The Star of India

From the EVENING POST dated 12th November 1874:
The immigrants by the Star of India were landed this morning.They seem a respectable well selected lot of people and in excellent health. An old Wellington settler, who was a cabin passenger by the vessel, gives them an excellent character.

Another article on the 14th November 1874 reports:
The immigrants ex the "Star of India' were landed to-day and, taken as a whole, presented a very respectable appearance, though perhaps there was a good deal of the city element amongst them.













The Star of India

The Euterpe, as the Star of India, has been restored and is the showpiece of the Maritime Museum at San Diego U.S.A. She now has a full set of working sails. Indeed, she is more than a sight for admiring eyes whenever she takes to the open sea again. Virtually as staunch game and functional as she was well over a hundred years ago. When she lumbered and screwed her weary way around the world twenty-seven times, mostly for Walter Savill and his colleagues. She was always desperately slow, but a comfortable and happy ship not given to sensational escapades or nasty habits. The Maritime Museum has done wonders for her and deserves universal acclaim from all that care about old ladies of the sea.











Eliza Murrells

Tragic story of Hilda's cousin 2x removed

Eliza was born Born Jan-Mar 1847 in Sudbury,Suffolk, England and she died in Foxton New Zealand on the 3 June 1881.

She married Jabez Salter in Sudbury on the 25 August 1870

They had 3 children Eliza, William, and Ellen Salter.

They emigrated to New Zealand on the Star of India left England 31 July 1874

William drowned at sea together with father Jacop who grabbed him and jumped of the ship on the 14 September 1874 in what is described as a fit of dementia he seized his child and leaped overboard. Both were drowned before a boat could reach them. He has also be known as Jacobe

Eliza died in 31 Oct 1874 at sea we have not manage to find out how or why.

The Star of India

Originally named the Euterpe and built by Stephens of Dundee, she was launched in 1861 at 1045 tons.

The Chileans who purchased her renamed her "The Star of India" and this is the name familiar to New Zealand Immigrants who sailed on her two trips to the new colony under charter to the Shaw Saville Line.
In 1874 one of the male immigrants so affected by rough seas, grabbed his child and jumped overboard in fit of dementia. Both father and child were lost. On this voyage out to Lyttleton she carried some 300 passengers made up of a mixed bag - English, Irish, Scots, Swedish, Danes, Germans, a few Russians and Poles. Everyone suffered from the rough sea conditions near the Bay of Biscay but thereafter shipboard life settled down to a routine with the men playing pitch-penny on the deck and the women going about their sewing. It was said to be a lonely passage with no sight of land until St Paul's Rocks in the South Atlantic.
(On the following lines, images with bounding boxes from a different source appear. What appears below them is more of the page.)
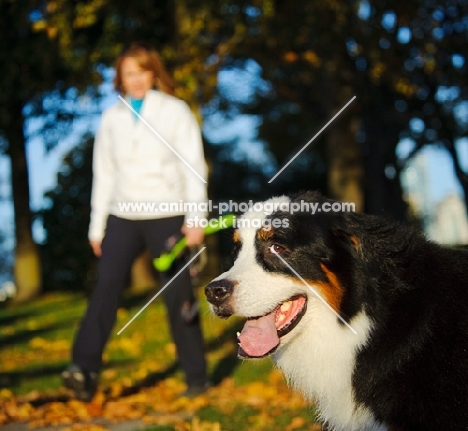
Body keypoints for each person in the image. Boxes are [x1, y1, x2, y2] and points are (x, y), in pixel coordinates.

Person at [62, 42, 209, 401]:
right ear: (120, 79)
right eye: (129, 73)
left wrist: (196, 219)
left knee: (177, 294)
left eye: (142, 71)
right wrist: (97, 226)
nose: (137, 79)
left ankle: (197, 377)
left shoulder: (175, 111)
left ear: (153, 73)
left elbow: (194, 166)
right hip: (122, 216)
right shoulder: (110, 117)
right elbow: (104, 173)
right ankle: (83, 369)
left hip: (168, 213)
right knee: (106, 287)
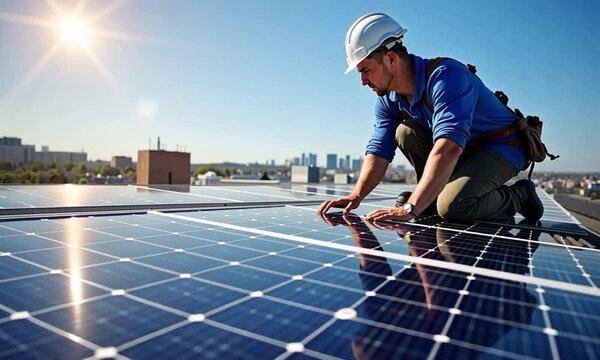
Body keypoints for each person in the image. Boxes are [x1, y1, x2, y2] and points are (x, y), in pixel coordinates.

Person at [317, 12, 544, 223]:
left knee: (454, 207)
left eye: (365, 70)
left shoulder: (446, 78)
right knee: (405, 132)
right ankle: (431, 197)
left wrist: (410, 208)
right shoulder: (389, 98)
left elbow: (449, 147)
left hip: (500, 146)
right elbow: (379, 150)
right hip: (464, 152)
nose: (363, 81)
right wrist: (355, 197)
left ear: (390, 59)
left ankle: (520, 194)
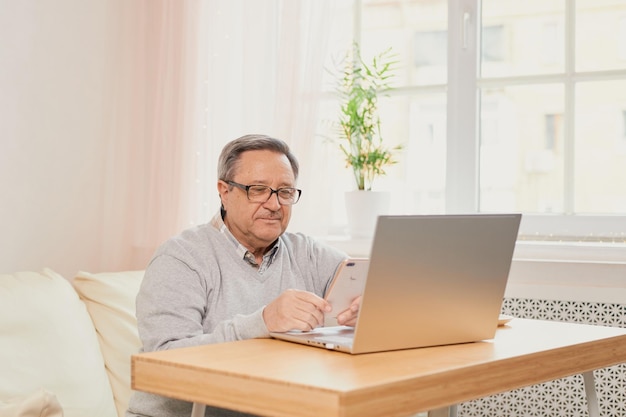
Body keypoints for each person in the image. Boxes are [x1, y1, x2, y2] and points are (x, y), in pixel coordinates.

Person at [126, 134, 360, 417]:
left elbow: (366, 286)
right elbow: (164, 361)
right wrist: (262, 322)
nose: (274, 205)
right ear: (224, 192)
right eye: (258, 190)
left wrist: (369, 310)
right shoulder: (181, 258)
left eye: (285, 191)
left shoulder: (308, 253)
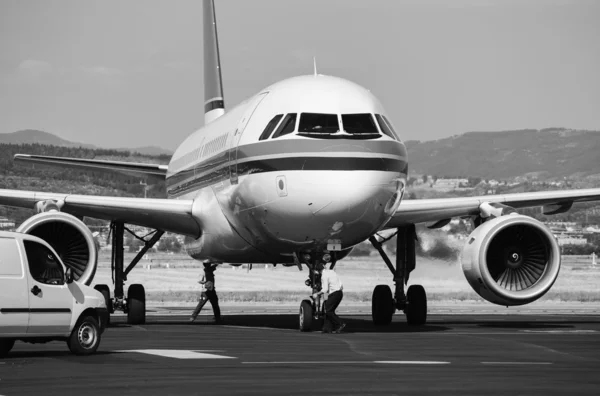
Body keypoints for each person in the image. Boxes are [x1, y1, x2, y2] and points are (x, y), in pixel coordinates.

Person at [312, 262, 345, 333]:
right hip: (340, 293)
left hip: (334, 294)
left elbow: (325, 289)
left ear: (318, 271)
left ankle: (340, 324)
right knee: (329, 310)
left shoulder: (323, 276)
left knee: (328, 310)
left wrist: (317, 294)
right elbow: (340, 284)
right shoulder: (332, 271)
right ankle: (327, 328)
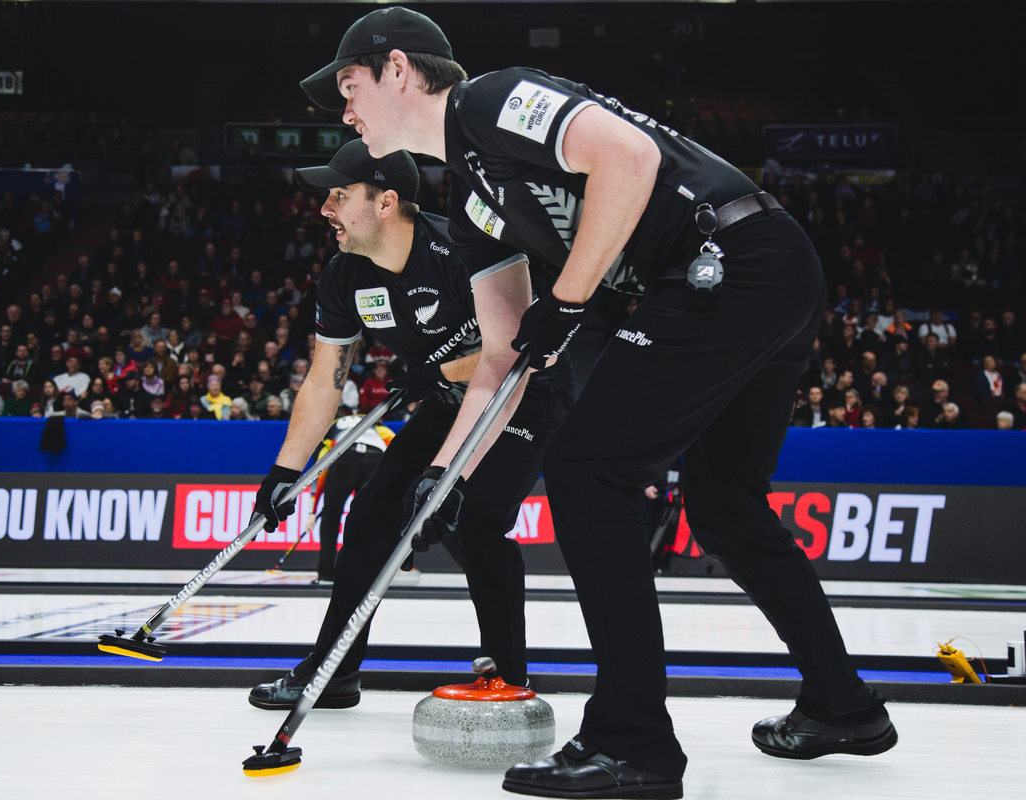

A ship on fire was sighted, she was the Isabella Kerr, the Stars captain Holloway, some crew and the ships doctor assisted her crew to bring the fire under control and passed over some much needed food supplies. It was later learnt that the Isabella never made Calcutta - the fire broke out again and she burnt down to the water line in the Indian ocean, with her crew being rescued by a tea clipper.
It is reported that when the Star of India docked at Lyttleton and the time came for landing, a number of the women shed tears as they bade farewell to their home of many weeks and gave thanks for the ship which brought them safely to a new land where they hoped to better themselves.

Different news reports

A report in the "Wanganui Chronicle" dated 11th November 1874 reads:
Arrived - 'Star of Inida' from London wit 375 Government immigrants, 103 days passage, apparently all well.
During the passage 5 deaths occurred; three were children and two were father and child (further research reveals that one of the male immigrants seized his child one day and jumped overboard in a fit of dementia. Both father and child were drowned.) - there were three births. No sickness now.

We have tried but can not find a passenger list.